Statement on Special Accommodations
Students with disabilities who need special accommodations for this class are encouraged to meet with me or the appropriate disability service provider on campus as soon as possible. In order to receive accommodations, students must be registered with the appropriate disability service provider on campus as set forth in the student handbook and must follow the University procedure for self-disclosure, which is stated in the University Guide to Services and Accommodations for Students with Disabilities. Students will not be afforded any special accommodations for academic work completed prior to the disclosure of the disability, nor will they be afforded any special accommodations prior to the completion of the documentation process with the appropriate disability office.
R
We will use R, a programming language for statistical computing, throughout the semester for in-class activities and homework assignments. I will cover the relevant features of R throughout the course.
You can access R from any web accessible computer using RStudio Cloud. You will need to create an account on RStudio Cloud from their Registration page. I will send out a link via email for you to join a Space on RStudio Cloud for this course. Resources for homeworks, labs, etc., will be hosted on RStudio Cloud for easy access.
You can also install R on your personal computer, if you have one. You can install R by following the instructions for Windows here, for macOS here, or for Linux here. You will also want to install RStudio, and Integrated Development Environment for R, which you can find here.
We will use R as a scripting language and statistical calculator, and thus will not get into the nitty-gritty of programming in R. The R Tutorial by Kelly Black is a good reference for the basics of using R. I will demonstrate R's functionality in class and handouts as we need it.

*REQUIRED WORK*.
1. Condense the paragraph of the syllabus excerpt beginning "You can access R from any web accessible computer" into a short bulleted list that keeps its main facts.
2. Print the stretch of the syllabus excerpt from "Statement on Special" through "appropriate disability office.".
3. Which reference does the syllabus excerpt name as good for the basics of using R?

*THE DATA*.
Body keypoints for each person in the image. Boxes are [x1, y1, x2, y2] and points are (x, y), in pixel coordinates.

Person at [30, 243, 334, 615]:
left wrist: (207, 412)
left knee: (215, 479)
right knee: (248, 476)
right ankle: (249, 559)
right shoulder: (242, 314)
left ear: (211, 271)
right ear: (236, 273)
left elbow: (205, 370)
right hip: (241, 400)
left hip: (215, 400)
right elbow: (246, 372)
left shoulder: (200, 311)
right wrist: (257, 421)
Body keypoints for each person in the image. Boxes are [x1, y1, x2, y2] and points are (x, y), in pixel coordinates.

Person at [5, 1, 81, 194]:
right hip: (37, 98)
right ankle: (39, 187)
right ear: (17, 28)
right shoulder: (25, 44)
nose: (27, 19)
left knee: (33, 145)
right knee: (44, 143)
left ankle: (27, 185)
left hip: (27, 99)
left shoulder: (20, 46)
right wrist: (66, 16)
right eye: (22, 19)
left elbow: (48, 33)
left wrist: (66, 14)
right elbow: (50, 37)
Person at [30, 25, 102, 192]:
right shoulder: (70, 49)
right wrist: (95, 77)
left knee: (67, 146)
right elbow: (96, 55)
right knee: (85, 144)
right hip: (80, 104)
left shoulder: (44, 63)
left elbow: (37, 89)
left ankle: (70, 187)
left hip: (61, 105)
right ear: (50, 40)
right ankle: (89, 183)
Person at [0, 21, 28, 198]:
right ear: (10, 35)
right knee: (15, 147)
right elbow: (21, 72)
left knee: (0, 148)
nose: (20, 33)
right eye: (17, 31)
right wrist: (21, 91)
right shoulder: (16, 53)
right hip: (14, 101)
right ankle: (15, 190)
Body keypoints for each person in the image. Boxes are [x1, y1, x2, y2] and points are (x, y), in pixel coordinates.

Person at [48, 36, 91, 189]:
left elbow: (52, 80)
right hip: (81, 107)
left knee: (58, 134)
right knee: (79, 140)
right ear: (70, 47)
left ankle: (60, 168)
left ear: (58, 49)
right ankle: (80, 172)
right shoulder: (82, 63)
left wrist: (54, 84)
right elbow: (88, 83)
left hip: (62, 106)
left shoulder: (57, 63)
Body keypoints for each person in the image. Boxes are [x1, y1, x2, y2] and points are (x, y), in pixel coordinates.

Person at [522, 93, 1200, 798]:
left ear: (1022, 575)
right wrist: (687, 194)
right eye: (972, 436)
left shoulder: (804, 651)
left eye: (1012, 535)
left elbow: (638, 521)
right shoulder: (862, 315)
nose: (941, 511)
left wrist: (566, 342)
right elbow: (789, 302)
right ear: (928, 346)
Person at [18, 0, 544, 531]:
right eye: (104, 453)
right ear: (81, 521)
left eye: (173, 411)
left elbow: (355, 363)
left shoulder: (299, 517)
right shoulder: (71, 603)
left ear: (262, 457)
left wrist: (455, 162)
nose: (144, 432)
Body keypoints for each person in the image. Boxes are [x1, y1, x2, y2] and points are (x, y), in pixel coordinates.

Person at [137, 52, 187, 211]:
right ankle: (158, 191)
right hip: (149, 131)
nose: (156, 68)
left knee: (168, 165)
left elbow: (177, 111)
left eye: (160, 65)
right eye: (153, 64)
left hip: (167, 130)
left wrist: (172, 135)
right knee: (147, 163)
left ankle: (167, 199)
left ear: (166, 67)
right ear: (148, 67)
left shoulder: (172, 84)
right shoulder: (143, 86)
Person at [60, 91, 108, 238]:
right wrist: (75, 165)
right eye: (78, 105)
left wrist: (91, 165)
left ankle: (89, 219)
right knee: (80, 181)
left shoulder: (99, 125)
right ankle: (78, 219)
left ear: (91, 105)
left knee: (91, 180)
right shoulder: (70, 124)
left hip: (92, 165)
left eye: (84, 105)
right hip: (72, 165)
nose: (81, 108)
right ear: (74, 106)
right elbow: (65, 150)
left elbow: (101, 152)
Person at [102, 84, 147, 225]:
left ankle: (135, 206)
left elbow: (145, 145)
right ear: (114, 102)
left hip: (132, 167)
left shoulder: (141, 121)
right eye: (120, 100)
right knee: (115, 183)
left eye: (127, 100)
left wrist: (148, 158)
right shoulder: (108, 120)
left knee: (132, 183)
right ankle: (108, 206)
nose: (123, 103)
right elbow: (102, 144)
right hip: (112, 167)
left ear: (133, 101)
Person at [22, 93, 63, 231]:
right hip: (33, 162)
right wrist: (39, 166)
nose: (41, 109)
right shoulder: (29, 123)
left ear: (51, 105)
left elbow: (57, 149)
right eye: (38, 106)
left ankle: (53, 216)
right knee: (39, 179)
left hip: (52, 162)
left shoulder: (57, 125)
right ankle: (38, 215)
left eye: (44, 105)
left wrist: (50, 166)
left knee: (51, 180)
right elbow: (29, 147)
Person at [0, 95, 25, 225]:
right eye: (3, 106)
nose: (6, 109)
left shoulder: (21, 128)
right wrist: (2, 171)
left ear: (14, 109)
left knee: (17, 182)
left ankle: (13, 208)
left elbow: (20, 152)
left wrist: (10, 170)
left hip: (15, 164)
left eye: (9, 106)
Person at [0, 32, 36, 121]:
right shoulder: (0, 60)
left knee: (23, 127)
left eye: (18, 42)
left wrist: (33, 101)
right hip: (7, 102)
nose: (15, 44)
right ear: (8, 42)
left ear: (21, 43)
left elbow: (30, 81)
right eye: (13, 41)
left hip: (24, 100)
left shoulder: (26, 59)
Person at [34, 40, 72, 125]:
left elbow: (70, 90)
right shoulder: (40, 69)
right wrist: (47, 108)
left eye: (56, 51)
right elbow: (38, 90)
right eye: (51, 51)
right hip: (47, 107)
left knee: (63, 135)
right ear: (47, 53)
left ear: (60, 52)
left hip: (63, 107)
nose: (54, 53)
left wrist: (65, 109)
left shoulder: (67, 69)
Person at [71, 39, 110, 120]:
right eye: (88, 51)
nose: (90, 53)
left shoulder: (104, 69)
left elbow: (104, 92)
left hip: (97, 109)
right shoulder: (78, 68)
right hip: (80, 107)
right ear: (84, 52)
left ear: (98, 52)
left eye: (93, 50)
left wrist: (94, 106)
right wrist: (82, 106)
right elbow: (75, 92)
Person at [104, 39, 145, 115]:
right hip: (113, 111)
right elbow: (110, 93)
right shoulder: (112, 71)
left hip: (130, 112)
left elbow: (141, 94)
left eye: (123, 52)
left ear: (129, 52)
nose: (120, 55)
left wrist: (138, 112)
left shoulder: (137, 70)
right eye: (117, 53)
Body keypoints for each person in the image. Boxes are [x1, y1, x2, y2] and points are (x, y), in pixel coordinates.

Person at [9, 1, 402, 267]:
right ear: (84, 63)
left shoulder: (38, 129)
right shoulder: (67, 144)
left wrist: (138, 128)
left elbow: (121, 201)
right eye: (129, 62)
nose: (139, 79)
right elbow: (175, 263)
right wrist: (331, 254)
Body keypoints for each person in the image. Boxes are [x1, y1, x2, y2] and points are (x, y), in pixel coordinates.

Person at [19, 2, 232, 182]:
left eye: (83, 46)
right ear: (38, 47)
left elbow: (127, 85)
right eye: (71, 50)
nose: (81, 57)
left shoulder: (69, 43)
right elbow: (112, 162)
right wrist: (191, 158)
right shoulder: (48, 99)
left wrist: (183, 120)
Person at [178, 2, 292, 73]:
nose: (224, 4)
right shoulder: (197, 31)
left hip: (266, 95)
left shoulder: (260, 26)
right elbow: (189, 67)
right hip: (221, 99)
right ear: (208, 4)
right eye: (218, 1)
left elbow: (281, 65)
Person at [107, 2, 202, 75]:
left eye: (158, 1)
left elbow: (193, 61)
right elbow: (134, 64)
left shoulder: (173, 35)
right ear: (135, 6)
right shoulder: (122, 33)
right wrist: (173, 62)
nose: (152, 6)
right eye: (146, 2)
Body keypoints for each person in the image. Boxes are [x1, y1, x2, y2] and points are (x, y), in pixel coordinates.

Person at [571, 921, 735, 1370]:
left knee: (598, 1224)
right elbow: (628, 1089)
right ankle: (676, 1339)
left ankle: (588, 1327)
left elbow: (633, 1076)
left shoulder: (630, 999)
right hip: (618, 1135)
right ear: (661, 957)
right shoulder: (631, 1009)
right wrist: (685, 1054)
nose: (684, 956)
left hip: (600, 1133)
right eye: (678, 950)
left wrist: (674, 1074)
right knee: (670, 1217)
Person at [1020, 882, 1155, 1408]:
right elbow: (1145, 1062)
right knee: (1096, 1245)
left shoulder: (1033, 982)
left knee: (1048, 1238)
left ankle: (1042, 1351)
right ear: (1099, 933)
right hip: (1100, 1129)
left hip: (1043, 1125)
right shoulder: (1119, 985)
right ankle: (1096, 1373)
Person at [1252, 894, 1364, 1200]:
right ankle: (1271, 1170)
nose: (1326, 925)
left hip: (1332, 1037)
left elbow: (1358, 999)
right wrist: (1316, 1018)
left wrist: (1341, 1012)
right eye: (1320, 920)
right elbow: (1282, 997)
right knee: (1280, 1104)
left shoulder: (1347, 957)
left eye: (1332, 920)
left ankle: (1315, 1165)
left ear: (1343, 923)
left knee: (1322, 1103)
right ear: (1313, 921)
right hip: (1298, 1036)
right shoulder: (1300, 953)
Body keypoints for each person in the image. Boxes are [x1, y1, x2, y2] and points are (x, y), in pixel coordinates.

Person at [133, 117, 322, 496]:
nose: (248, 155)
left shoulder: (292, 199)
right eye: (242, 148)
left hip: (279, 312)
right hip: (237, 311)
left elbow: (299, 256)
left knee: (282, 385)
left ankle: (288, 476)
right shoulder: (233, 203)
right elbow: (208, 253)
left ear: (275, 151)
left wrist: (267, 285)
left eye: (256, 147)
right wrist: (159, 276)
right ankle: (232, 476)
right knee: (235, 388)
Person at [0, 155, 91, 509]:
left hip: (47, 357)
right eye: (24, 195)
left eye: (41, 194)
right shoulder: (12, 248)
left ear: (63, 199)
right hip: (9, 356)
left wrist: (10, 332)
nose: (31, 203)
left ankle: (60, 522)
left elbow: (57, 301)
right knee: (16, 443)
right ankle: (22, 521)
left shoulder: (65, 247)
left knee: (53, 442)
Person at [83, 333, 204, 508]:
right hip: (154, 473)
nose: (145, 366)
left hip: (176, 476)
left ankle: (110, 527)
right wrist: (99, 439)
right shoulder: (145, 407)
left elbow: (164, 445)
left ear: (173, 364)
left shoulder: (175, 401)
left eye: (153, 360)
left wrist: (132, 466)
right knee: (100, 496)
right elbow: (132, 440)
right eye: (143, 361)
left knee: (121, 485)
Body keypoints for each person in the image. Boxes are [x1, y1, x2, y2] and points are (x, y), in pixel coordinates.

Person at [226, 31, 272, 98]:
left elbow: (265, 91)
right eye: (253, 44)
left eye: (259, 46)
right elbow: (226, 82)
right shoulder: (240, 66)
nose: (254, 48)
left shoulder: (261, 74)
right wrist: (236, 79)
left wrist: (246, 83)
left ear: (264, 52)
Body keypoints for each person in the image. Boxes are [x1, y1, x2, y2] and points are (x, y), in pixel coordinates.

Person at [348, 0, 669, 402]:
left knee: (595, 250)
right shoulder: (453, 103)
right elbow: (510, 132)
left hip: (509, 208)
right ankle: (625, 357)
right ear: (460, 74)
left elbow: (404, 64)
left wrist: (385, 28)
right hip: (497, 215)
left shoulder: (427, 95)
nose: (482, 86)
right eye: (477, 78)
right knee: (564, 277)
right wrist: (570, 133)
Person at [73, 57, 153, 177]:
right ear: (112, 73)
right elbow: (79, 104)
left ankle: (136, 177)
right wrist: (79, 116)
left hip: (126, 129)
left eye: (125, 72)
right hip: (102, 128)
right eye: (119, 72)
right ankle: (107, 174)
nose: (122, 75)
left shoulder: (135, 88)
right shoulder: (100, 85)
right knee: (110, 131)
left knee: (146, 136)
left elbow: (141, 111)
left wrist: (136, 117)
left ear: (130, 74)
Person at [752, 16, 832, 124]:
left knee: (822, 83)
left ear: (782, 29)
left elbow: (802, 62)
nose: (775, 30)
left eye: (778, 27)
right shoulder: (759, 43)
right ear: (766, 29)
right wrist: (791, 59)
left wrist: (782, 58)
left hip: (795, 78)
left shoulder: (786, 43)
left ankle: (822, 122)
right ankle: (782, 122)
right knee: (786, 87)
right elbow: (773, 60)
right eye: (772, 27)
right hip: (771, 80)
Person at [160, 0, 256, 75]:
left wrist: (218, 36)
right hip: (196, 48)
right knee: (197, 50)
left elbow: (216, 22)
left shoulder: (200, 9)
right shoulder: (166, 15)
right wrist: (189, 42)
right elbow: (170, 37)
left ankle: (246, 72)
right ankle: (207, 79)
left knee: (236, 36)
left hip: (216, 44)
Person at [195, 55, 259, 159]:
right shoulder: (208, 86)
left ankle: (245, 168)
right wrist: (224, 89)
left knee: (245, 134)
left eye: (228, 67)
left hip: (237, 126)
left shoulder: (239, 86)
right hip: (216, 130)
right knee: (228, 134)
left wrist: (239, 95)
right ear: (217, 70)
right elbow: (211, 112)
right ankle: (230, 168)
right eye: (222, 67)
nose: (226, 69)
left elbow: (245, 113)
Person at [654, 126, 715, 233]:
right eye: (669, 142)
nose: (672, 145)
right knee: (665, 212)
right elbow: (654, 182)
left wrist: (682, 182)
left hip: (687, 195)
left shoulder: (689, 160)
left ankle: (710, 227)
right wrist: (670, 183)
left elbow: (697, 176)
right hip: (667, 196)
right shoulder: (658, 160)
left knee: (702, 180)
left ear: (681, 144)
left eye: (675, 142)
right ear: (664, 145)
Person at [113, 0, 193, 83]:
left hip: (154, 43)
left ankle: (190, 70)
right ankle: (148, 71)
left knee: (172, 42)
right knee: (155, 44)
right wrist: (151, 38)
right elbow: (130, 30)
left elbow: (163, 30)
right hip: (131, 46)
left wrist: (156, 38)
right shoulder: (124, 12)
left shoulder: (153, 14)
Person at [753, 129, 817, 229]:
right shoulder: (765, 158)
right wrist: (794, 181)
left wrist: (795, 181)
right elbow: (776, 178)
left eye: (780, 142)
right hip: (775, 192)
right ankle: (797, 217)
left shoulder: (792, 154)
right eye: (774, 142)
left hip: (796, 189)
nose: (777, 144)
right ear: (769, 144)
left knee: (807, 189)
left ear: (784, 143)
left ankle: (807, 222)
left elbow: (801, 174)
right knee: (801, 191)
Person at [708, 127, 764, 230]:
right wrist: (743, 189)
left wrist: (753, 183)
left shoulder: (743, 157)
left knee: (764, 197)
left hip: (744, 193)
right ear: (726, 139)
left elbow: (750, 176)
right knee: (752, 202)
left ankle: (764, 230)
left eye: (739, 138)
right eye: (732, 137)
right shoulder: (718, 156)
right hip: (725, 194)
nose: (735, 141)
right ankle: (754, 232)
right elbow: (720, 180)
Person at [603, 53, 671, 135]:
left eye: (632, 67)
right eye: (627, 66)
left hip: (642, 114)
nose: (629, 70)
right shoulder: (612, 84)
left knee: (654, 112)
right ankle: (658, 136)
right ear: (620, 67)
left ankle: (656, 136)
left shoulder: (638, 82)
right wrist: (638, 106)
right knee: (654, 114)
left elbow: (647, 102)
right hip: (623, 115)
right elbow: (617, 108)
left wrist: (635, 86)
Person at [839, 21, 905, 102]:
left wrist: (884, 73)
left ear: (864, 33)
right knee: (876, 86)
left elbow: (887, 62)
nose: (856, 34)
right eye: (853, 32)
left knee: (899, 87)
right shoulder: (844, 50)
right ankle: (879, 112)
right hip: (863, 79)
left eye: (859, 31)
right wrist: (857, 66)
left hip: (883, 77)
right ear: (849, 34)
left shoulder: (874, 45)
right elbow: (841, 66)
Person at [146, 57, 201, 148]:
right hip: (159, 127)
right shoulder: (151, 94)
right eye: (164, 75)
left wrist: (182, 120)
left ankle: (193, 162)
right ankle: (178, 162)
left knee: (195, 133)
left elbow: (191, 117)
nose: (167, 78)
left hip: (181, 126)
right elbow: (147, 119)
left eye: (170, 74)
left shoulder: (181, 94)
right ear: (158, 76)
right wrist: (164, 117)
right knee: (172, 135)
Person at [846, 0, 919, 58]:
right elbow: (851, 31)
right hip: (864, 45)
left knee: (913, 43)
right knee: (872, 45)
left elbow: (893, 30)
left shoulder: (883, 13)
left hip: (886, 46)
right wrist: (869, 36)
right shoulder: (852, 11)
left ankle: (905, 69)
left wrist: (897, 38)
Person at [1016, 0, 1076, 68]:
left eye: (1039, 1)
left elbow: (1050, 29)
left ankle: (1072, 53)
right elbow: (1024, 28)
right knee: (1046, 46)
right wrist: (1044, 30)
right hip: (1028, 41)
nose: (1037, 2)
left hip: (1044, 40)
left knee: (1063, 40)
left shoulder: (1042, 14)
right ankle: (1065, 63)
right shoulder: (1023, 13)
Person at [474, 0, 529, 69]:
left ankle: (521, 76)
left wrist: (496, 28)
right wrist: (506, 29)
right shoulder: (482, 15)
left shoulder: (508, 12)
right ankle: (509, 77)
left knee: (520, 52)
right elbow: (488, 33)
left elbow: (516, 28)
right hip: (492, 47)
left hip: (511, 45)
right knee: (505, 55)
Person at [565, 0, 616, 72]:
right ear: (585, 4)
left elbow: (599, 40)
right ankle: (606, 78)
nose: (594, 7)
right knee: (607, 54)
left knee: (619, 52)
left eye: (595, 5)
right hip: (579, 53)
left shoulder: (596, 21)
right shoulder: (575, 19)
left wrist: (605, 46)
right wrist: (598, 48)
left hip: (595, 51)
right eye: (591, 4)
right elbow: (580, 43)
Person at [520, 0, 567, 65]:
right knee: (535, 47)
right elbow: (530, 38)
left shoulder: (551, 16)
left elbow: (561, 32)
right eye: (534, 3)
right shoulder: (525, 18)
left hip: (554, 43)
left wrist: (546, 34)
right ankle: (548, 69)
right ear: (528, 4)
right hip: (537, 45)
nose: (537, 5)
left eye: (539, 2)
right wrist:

*ANSWERS PROVIDED*.
1.
- R can be used from any web-accessible computer through RStudio Cloud.
- An account must be created from the RStudio Cloud Registration page.
- A link sent by email will let you join the course's Space on RStudio Cloud.
- Resources for homeworks, labs, and similar work will be hosted on RStudio Cloud.

2.
Statement on Special Accommodations
Students with disabilities who need special accommodations for this class are encouraged to meet with me or the appropriate disability service provider on campus as soon as possible. In order to receive accommodations, students must be registered with the appropriate disability service provider on campus as set forth in the student handbook and must follow the University procedure for self-disclosure, which is stated in the University Guide to Services and Accommodations for Students with Disabilities. Students will not be afforded any special accommodations for academic work completed prior to the disclosure of the disability, nor will they be afforded any special accommodations prior to the completion of the documentation process with the appropriate disability office.

3. The R Tutorial by Kelly Black.